Since the concept of large data has emerged, it has spread like a virus, so that the concept of not understanding this seems to be embarrassed to admit that they are engaged in IT personnel, involved in the field of major software companies are more and more. I think I have been engaged in data processing work, for a long time, the work of the process has been: the operators to provide their own interface (such as FTP), from the interface to obtain various types of files (such as CSV format, XML format, including even binary files), Parse the file and load the required information into the database; After the storage, some data will be for the time granularity or spatial granularity of the aggregate processing; then, for me, the wood has then, there will be another group of people for the development of the upper interface, according to the original data in the database or aggregated data, Create a cool interface to display this information and make it available to customers.
The reason to promote large data-related technologies, because the amount of data to be processed is increasing, and there will be a trend to continue to increase, and due to the real-time data acquisition, the efficiency of the processing needs to have certain requirements (the general data is generated every hour, if one processing in an hour can not be completed, The result is conceivable). For these reasons, large data-related technologies such as Hadoop are introduced. However, this is the only difference, simply by changing the data processing part from the original program to the "High-tech" way, the only difference is to get the aggregated results directly and import them into the database. After processing, the relevant data will complete the historical mission, and in a period of time after the "Ashes."
This is the big data in the legend. Deep doubt, perhaps at best, is the data volume is larger data.
As a matter of fact, after work, studied the legendary "Big Data", found that it is not like this, it is a new mode of thinking, even with the size of the data itself does not have a dime relationship. At the same time, also deeply felt that a long time in such a comfortable working environment, they do have some out. Maybe it's time to recharge and fully upgrade yourself.
However, for many years of habit, there is always a tendency to counter authority, like to understand in their own way, rather than all the theories of the complete copy, and, always like to their own understanding in a completely alternative way to express, so the following text. In this statement, this work is purely entertaining, if some of these parts of you have so little help, can become your intangible cultural heritage, that is also considered merit one; if you feel that there is no real value, then do not waste your precious time, direct disregard can be. Of course, because it is a beginner, there will be some deviations or deficiencies in understanding, so you are welcome to be able to conduct academic discussion in a "businesslike" manner.
As the volume of business increases, the amount of data that needs to be processed is increasing, and of course, the processing capacity of the corresponding server is improving. For now, if the data doesn't reach tens of thousands of records, the time taken to process it is largely negligible; for processing tens of thousands of records, the time consumed can be achieved in seconds (of course, this is not very large), for the 100,000 order of magnitude, as long as the processing process is reasonable, There is also the possibility of fighting in minutes, with millions of orders of magnitude, as long as the process is reasonable enough, the server is sufficient to power, and the time consumed is within tolerable range; if it is tens of millions of orders of magnitude, the maximum is the need for patience, of course, The premise is the same as the processing process is reasonable enough and the server enough to force; If it is tolerable, the order of magnitude will continue to increase until it is impossible to handle.
Perhaps some people would argue that the legendary "Big Data" is what the traditional technology cannot achieve, for that amount of data exceeds a certain number. and is it actually?

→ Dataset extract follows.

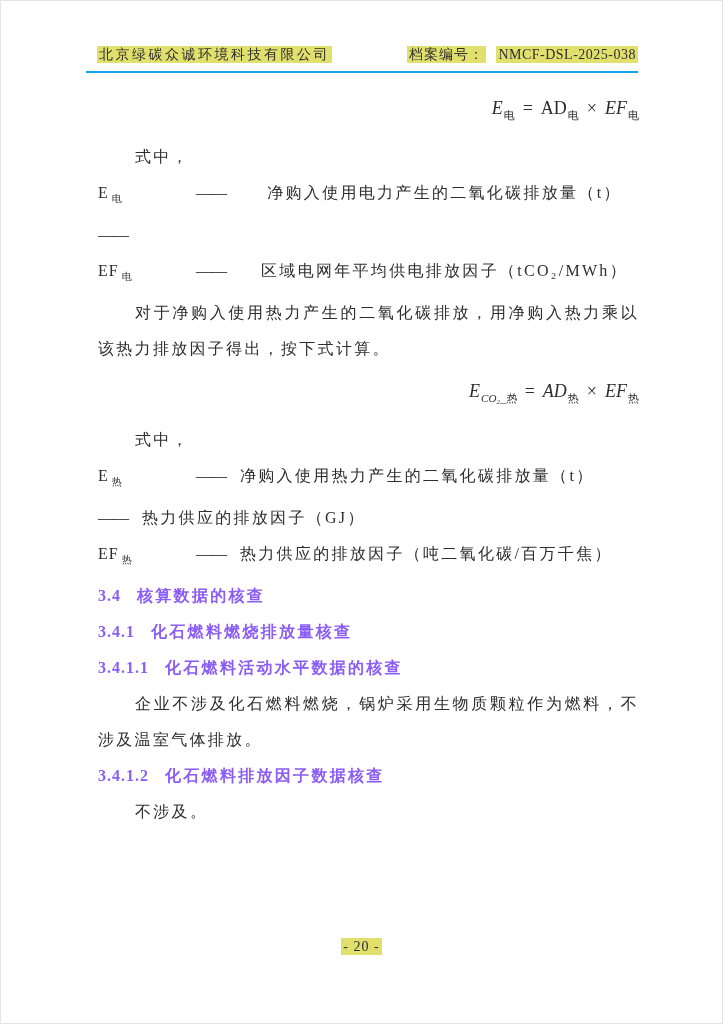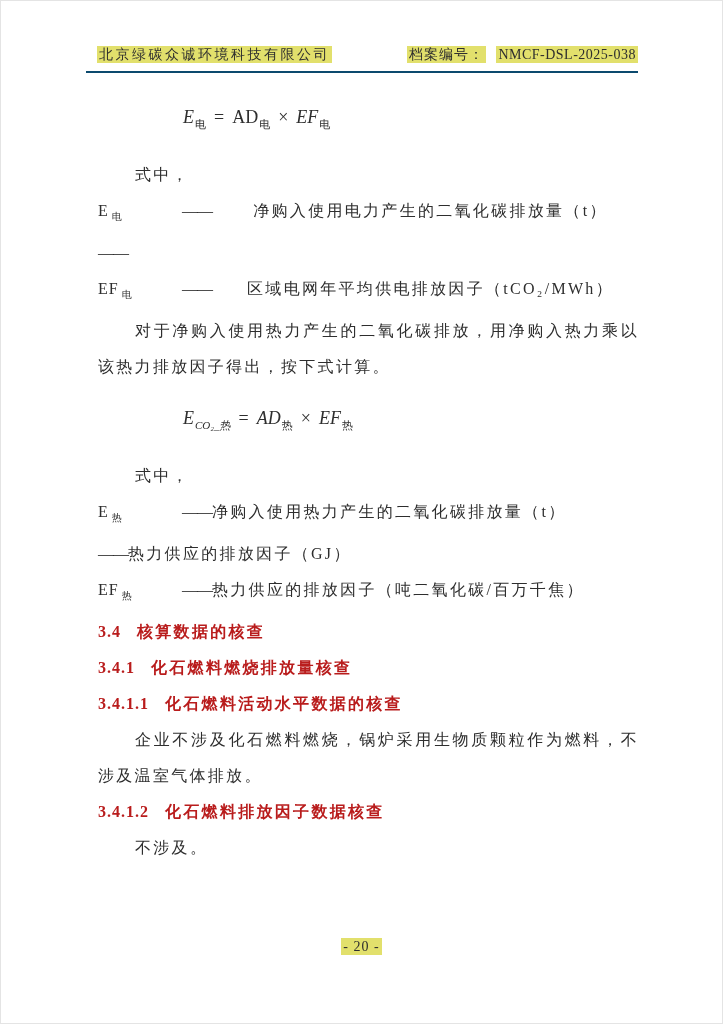"北京绿碳众诚环境科技有限公司" .header { border-bottom: 2px solid #0c4a6e -> 2px solid #0ea5e9 }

What is the amount of data that can be called "Big data"? It seems a pseudo proposition, like "How many hairs are not considered bald", is a question without a definitive answer. Of course, we can think that the hair less than 100 of the count is bald, but there are 101 hair, 102 of it? How much does this number fit? That's a bit of a struggle, but more importantly, even if there is a number that can be a watershed between Baldy and non-Baldy, who has the leisure to count how many hairs a person has, even if that person doesn't have a lot of hair. The same is true for large data: First, there is no exact value or order of magnitude that can be used as a dividing line for large data, and secondly, for a huge number of people, who will be free of a record, a record number.
In fact, "big data" is not an exact name, it has a certain deceptive nature. The so-called "big data" does not lie in its large amount of data, but in its data-"all". By analyzing all the data to find the appropriate rules to predict the future, this is the main idea of large data.

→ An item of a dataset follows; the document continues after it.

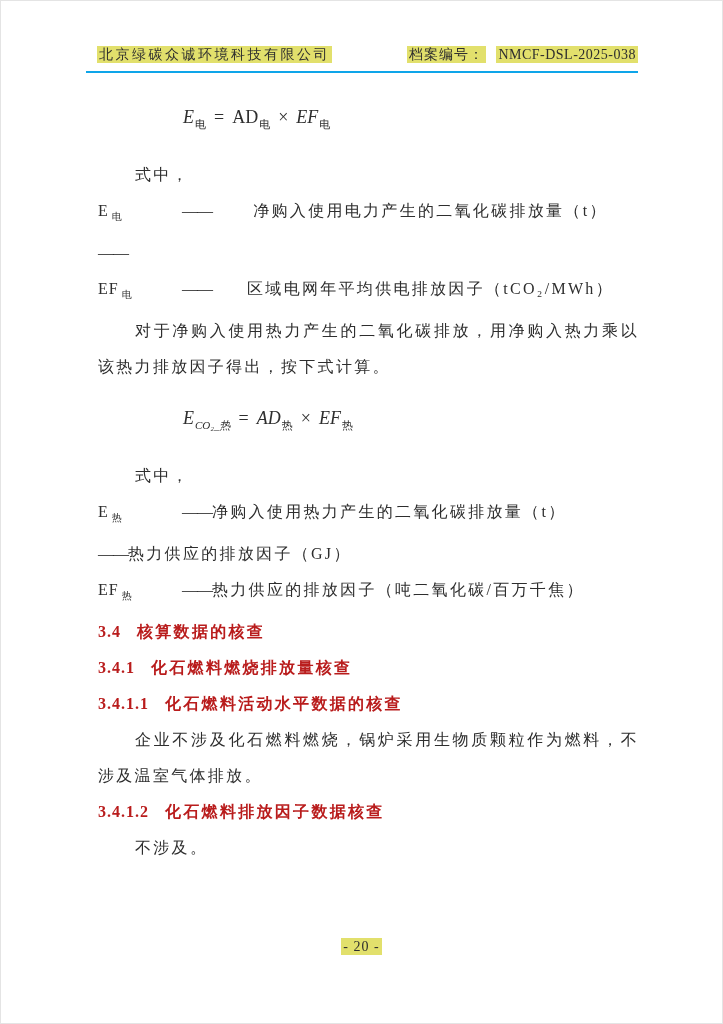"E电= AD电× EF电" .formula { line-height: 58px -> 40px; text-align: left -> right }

Victor Meyer Schoenberg, in his work, "Big Data Age", summed up the traditional mode of thinking, the big data era needs to make three changes, it can be said that the big data thinking mode of three ideas. Here is not ready to be unconventional, or along this line of thought. However, we still need to look critically at this point of view, neither as the comments of some people on the internet to criticize them as worthless, nor to accept it all without hesitation. In the view of Marxist philosophy, only the use of refine, Quweicunzhen way, take its essence, discard its dross, can really understand its essence, so as to achieve inheritance and carry forward.